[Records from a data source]
● ● ● ● ●

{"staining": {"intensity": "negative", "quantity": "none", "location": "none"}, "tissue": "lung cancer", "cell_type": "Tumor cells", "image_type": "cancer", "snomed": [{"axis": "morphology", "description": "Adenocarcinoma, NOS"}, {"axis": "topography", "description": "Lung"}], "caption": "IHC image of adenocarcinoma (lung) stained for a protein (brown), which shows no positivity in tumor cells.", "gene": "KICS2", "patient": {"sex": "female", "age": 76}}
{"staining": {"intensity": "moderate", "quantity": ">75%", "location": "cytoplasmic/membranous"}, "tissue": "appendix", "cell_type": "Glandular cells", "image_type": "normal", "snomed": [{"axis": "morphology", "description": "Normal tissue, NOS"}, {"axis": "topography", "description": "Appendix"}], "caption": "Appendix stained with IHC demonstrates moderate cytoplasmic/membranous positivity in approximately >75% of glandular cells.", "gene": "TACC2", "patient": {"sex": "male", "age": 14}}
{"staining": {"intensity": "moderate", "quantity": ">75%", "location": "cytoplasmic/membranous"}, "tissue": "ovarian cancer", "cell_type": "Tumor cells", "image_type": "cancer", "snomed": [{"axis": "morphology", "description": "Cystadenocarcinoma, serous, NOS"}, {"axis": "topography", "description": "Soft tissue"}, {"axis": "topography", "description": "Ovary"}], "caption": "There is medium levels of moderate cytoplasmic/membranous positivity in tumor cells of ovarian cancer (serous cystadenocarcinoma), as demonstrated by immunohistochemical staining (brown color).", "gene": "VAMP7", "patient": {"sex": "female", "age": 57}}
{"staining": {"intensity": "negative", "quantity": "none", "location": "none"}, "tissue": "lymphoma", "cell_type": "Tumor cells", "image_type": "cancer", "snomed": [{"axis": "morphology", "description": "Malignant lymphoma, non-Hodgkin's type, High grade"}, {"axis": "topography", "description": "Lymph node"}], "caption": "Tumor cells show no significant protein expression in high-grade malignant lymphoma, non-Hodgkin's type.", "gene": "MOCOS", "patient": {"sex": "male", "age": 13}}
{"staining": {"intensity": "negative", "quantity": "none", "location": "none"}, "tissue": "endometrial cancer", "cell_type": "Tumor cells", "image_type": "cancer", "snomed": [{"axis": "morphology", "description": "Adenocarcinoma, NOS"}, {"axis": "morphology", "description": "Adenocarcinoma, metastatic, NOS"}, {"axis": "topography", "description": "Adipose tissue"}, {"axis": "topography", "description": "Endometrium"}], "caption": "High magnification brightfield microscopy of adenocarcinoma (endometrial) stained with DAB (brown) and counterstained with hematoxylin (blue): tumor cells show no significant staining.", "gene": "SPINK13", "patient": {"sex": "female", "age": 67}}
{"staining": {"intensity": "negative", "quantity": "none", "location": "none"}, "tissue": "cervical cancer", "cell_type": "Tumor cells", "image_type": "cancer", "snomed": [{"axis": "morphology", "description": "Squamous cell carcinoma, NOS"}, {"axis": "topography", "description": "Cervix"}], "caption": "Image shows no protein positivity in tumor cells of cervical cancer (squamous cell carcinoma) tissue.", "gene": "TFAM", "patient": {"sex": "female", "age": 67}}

● ● ● ● ●

- _Problem statement_: Every line above with the string "moderate" in it should be copied into the answer.

- _Task output_:
{"staining": {"intensity": "moderate", "quantity": ">75%", "location": "cytoplasmic/membranous"}, "tissue": "appendix", "cell_type": "Glandular cells", "image_type": "normal", "snomed": [{"axis": "morphology", "description": "Normal tissue, NOS"}, {"axis": "topography", "description": "Appendix"}], "caption": "Appendix stained with IHC demonstrates moderate cytoplasmic/membranous positivity in approximately >75% of glandular cells.", "gene": "TACC2", "patient": {"sex": "male", "age": 14}}
{"staining": {"intensity": "moderate", "quantity": ">75%", "location": "cytoplasmic/membranous"}, "tissue": "ovarian cancer", "cell_type": "Tumor cells", "image_type": "cancer", "snomed": [{"axis": "morphology", "description": "Cystadenocarcinoma, serous, NOS"}, {"axis": "topography", "description": "Soft tissue"}, {"axis": "topography", "description": "Ovary"}], "caption": "There is medium levels of moderate cytoplasmic/membranous positivity in tumor cells of ovarian cancer (serous cystadenocarcinoma), as demonstrated by immunohistochemical staining (brown color).", "gene": "VAMP7", "patient": {"sex": "female", "age": 57}}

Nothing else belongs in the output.